Rahm Emanuel has left the White House and begun to work his way towards the mayor’s office in Chicago. His website is making a very obviously play on his recent experience as President Barack Obama’s Chief of Staff in the fact that it looks extremely similar to Obama’s own website design — there’s even an “En Español” section.
So, then, I have to stop and wonder if Emanuel’s Latino strategy in Chicago is going to go the way of his national Latino strategy. You remember that one, don’t you? The no-immigration-reform-until-2013 strategy? This is what was reported about Emanuel’s immigration reform strategy:
“Rep. Rahm Emanuel of Illinois, an architect of the Democratic campaign that regained control of the House last year, says his party will not attempt comprehensive immigration reform until at least the second term of a prospective Democratic president.”

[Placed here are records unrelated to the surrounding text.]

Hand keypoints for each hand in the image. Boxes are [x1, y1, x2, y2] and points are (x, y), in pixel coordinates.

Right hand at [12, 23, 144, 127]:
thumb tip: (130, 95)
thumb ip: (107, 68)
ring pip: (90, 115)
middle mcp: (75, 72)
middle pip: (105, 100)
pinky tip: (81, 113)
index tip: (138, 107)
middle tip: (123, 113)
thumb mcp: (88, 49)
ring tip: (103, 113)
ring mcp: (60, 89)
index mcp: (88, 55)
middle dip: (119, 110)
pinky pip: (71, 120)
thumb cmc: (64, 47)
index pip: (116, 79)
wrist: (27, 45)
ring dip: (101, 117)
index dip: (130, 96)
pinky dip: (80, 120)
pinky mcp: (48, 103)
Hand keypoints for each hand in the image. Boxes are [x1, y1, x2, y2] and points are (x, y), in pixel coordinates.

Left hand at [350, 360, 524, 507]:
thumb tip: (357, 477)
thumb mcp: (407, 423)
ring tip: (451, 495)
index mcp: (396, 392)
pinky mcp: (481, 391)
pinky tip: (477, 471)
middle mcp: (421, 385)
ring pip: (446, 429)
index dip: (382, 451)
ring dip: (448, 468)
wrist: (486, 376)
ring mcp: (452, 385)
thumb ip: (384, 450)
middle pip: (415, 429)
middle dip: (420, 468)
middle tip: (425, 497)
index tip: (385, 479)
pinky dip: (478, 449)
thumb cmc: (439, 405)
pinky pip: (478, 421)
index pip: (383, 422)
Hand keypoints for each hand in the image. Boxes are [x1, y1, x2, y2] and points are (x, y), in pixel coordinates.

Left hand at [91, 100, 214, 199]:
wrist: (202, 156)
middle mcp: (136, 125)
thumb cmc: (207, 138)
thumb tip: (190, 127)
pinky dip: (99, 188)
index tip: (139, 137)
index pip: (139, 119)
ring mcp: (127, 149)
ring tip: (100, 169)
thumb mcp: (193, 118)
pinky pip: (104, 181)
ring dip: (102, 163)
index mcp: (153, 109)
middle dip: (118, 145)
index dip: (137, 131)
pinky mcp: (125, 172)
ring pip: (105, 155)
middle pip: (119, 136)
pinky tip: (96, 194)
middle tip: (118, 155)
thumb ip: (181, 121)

Which is a roundabout way of saying that Latinos are not important to your immediate, or even long-term, political goals. It will be interesting to see Emanuel take this strategy to Chicago, which according to the most recent 2009 estimates from the Census, boasts a population where almost 1 in 3 people are Latino. Though the 2010 numbers have not yet been released, in 2009 the city counted about 2.8 million people and about 774,000 of them Latino; that’s 27%.

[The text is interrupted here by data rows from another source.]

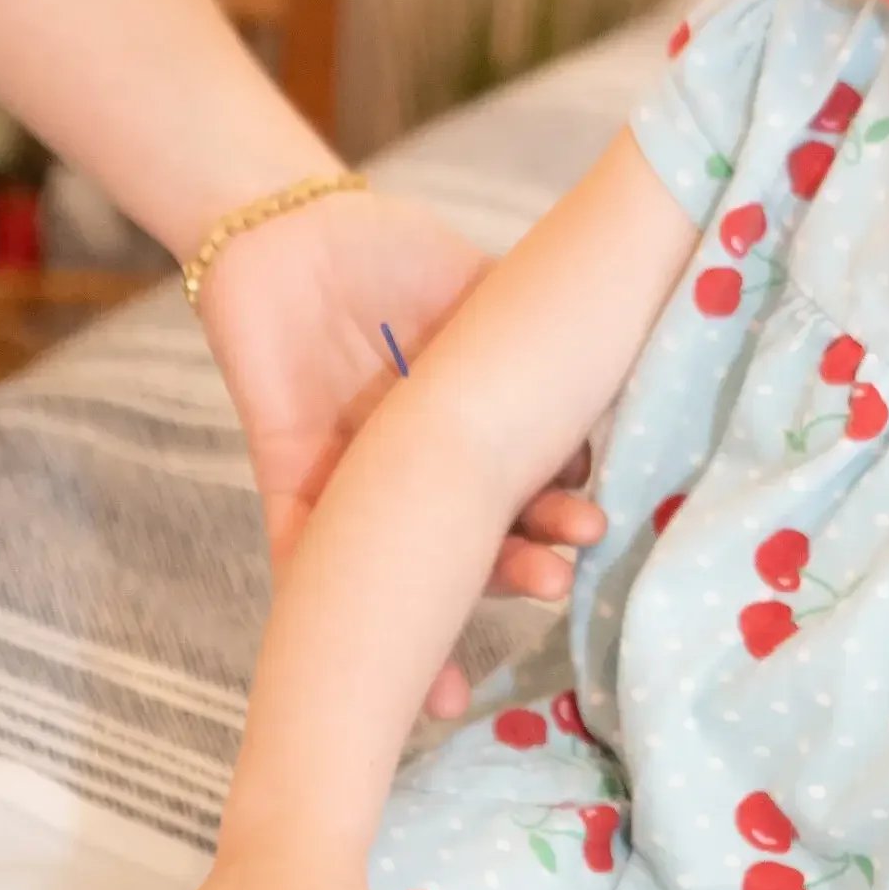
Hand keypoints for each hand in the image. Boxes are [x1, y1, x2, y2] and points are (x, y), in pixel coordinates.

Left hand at [195, 184, 604, 703]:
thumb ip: (530, 329)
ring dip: (454, 605)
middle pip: (475, 536)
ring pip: (409, 563)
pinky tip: (388, 660)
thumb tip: (602, 361)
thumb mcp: (479, 287)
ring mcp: (360, 485)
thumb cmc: (390, 249)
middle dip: (521, 565)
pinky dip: (340, 612)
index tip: (593, 521)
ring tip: (501, 611)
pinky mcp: (295, 490)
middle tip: (561, 577)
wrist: (287, 230)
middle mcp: (420, 466)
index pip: (525, 486)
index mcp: (471, 422)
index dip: (560, 511)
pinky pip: (311, 563)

Now we’ve all bitched and moaned about how Latinos don’t vote, but we’re also very fickle beings, because if you think back to last month, Latinos saved the Democrats, the Senate and Harry Reid. So the point is that Latinos do vote, and they tend to vote Democrat, and there are lots of Latinos in Chicago, and Emanuel hasn’t shown up to now that he cares. Is including a Spanish language portion of your website enough? Taking a cursory look at this “issues” list shows that he pointedly cares about LGBT issues, but doesn’t list any other special interest groups.
I’m not an insider and I don’t know Emanuel’s long-term strategy but I think it would be foolish of him — or any of the other Chicago mayoral contenders — to repeat his immigration reform debacle.